Sono loro le uniche vittime dello Tsunami Frau! Gli effetti positivi sono molteplici: un risveglio dell’interesse e dell’orgoglio dei Sardi per la loro isola, denigrata e saccheggiata negli ultimi millenni; un riesame critico dei dogmi sulla civiltà nuragica, immutati negli ultimi cinquant’anni. Per quanto mi riguarda ci trovo tante conferme ad alcuni sospetti e altrettante nuove domande a cui cercare una risposta; scopro il libro straordinario di Vittorio Castellani: “Quando il Mare Sommerse l’Europa”, lo stesso libro che ha stimolato l’indagine di Frau e che, insieme al suo libro, mi ha fatto pensare a tutta una serie di collegamenti commercial-culturali tra la civiltà megalitica e quella nuragica. Forse sono cose già note, ma non è importante, quello che importa è che mi abbia portato a fare tutta una serie di ragionamenti, intuizioni, scoperte mie personali e a stimolare l’interesse di tanti semplici appassionati come me.

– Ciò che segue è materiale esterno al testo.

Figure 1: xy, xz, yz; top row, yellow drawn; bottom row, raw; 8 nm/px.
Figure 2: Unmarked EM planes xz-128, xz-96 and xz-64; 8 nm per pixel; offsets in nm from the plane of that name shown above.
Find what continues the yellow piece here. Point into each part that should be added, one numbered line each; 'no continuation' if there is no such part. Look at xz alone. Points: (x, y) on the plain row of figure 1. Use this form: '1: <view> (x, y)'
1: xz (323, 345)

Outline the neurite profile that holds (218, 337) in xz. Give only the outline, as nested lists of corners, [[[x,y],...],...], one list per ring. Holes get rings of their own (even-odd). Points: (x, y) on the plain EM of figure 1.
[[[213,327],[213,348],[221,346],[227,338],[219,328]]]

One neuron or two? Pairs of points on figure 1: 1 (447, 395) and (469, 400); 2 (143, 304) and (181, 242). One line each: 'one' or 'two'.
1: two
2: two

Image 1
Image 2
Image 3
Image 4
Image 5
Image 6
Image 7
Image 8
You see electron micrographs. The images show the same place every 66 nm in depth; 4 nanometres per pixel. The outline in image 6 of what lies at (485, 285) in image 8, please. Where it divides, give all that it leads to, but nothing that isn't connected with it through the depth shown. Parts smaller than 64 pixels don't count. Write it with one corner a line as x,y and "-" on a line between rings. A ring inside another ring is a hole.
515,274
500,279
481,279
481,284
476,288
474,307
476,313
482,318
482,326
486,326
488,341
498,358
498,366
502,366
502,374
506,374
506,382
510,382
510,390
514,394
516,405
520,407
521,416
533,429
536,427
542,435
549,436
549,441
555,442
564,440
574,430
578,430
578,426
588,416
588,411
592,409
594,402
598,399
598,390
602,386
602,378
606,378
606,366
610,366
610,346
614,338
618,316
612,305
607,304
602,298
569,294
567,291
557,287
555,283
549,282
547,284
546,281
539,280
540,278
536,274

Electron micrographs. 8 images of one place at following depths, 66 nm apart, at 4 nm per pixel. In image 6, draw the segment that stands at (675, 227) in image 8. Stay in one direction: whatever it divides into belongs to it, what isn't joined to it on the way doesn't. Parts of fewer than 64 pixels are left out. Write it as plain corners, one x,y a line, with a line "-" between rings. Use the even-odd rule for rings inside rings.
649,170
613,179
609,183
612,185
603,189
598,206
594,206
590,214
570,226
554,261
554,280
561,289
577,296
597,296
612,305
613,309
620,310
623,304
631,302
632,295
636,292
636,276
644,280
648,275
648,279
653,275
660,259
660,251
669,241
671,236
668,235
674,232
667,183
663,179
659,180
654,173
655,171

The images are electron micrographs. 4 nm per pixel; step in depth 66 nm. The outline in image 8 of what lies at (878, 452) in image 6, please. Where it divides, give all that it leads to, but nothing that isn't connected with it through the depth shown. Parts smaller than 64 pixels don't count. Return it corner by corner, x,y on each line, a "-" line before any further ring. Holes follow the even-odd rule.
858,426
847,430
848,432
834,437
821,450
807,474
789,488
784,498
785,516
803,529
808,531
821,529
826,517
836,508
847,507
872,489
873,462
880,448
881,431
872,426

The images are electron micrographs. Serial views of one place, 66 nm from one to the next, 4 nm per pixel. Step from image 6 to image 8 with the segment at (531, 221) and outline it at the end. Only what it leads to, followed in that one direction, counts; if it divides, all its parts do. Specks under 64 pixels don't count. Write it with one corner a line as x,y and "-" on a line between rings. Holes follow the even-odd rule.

A febbraio Sergio mi parla di un suo progetto, una grande mostra fotografica che illustri il percorso delle sue ricerche; mi chiede di scattare delle foto dal mio paramotore, foto particolari dei nuraghi del Sinis, quei nuraghi coperti da una coltre di fango, testimonianza dello tsunami che - lui sospetta - un giorno del 1175 a.C. spazzò via la civiltà nuragica. A marzo compio due raid aerei nel Sinis di Cabras e in quello di San Vero Milis impartendo il battesimo dell’aria alla reflex digitale nuova di zecca, il bottino è ingente: decine di foto di nuraghi, i Giganti Abbattuti, così li chiama Sergio, io preferisco i Fantasmi del Sinis.
Dopo lunghi appostamenti e semidissanguato da stormi compatti di feroci zanzare, riesco anche a fotografare i Fenicotteri Rosa. Alcune di queste foto sono esposte nell’aeroporto di Cagliari-Elmas nella grande mostra: Atlantikà/Sardegna, Isola Mito. Immagini e testimonianze di una Grande Storia nascosta dalla Geografia. Mostra ideata e realizzata da Sergio Frau con l’aiuto di Giovanni Manca e tanti altri appassionati, fotografi, studiosi, parapendisti.
La mostra si apre con un’immagine che ti cattura: un enorme fotomontaggio che fa vedere a proporzioni ingigantite ma reali una nave nuragica (raffigurata in bronzetto) dalla quale è sbarcato sulla spiaggia un esercito di guerrieri (bronzetti).
Sembra un’istantanea di un reporter di guerra! E’ una mostra che con 140 foto di grande formato ripercorre la Storia, quella vera, della Sardegna-Tartesso-Scherìa-Isola di Atlante, con una ricchissima documentazione che spazia in varie discipline scientifiche. Una mostra costata un decimo di altre realizzate coi soldi pubblici, ma cento volte migliore. E che, non a caso, dopo Cagliari si trasferirà a Parigi nella sede dell’UNESCO, da cui ha ricevuto l’appoggio. Una mostra il cui titolo, nelle intenzioni dello Tsunami Frau, sarebbe dovuto essere la risposta alla vecchia domanda se i nuragici navigavano o no?. E lui: «Guardatevela bene questa nave e il suo equipaggio: voi che ne dite?».